Durante diez días he ejercido exclusivamente de esposa y madre. A Carlos le han operado de un pie, nada grave, y he cogido días en el trabajo para ocuparme de él y del peque.
Es un trabajo tremendamente ingrato el de ama de casa, una tomadura de pelo como una catedral. En el lado positivo desde luego están los buenos ratos jugando los dos con Víctor, al que se le notaba contento de tenernos a los dos para él sólo, y también las risas que Carlos y yo hemos conseguido recuperar en algunos momentos de estos días.
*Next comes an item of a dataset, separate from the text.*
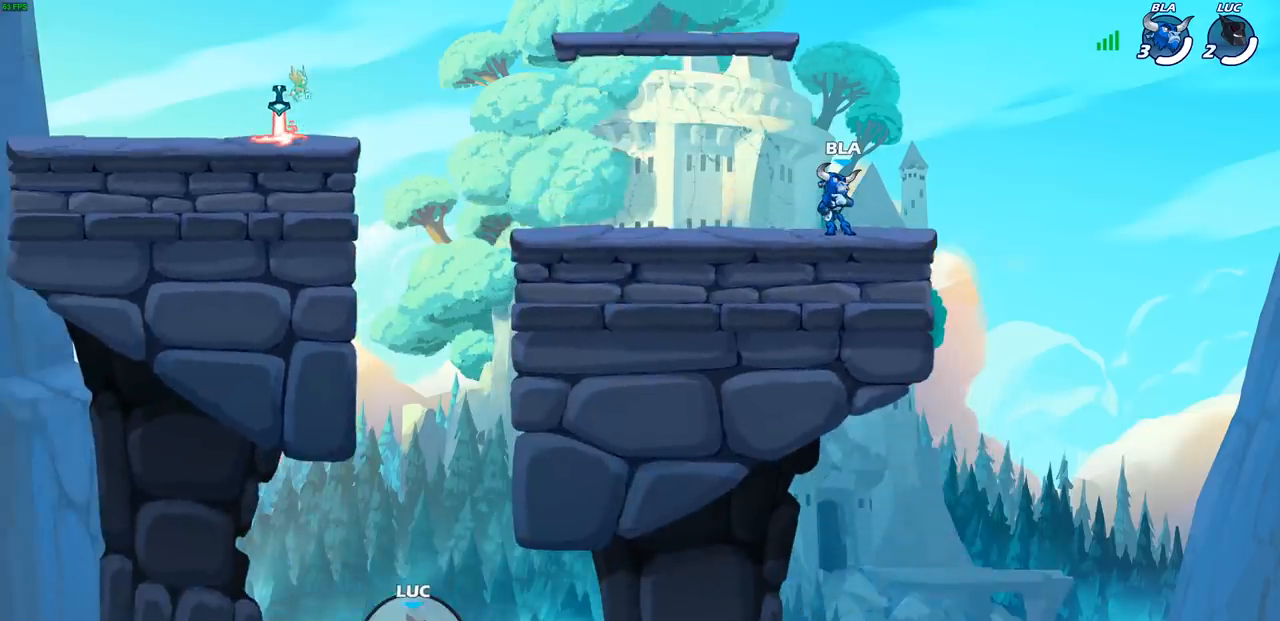
{"buttons": [], "left_stick": "down", "right_stick": "center", "events": []}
La experiencia me lleva al dilema sobre si seguir trabajando en este horario o no, aunque las posibilidades de conseguir un cambio son muy remotas. Me he dado cuenta de lo que me estoy perdiendo a diario en casa, aunque intente compensarlo durante los fines de semana.
Anoche Víctor tenía fiebre muy alta y lloraba sin parar. Estabamos los dos solos en casa. Le desnudé y me quité yo también el jersey para abrazarle y tranquilizarle. Así, con el chupete, en penumbra y piel con piel se le fue pasando y hasta conseguí que cenara un poquito, una papilla de cereales que tuve que preparar con él en brazos (sus doce kilos y pico) porque no consentía que le dejara en ningún sitio. Con él escondido en mi pecho le fui metiendo poquitos de papilla mientras el pobrecito hipaba. Cuando no quiso más le dejé así, tumbado sobre mí en el sofá, mientras yo veía la televisión sin voz, muerta de hambre y con unas ganas tremendas de ir al baño. Acabó por dormirse rodeado por mis brazos y escuchando mi corazón.
Tener un hijo tiene muchos inconvenientes, tu vida salta por los aires y a veces te gustaría volver a la libertad y la despreocupación de antes, pero la verdad es que cuidar anoche de mi cachorrito y llevarle después a la cuna plácidamente dormido me hizo sentirme la mejor madre del mundo.
Pero vamos, que lo de dedicarme sólo a la vida doméstica, ni de coña.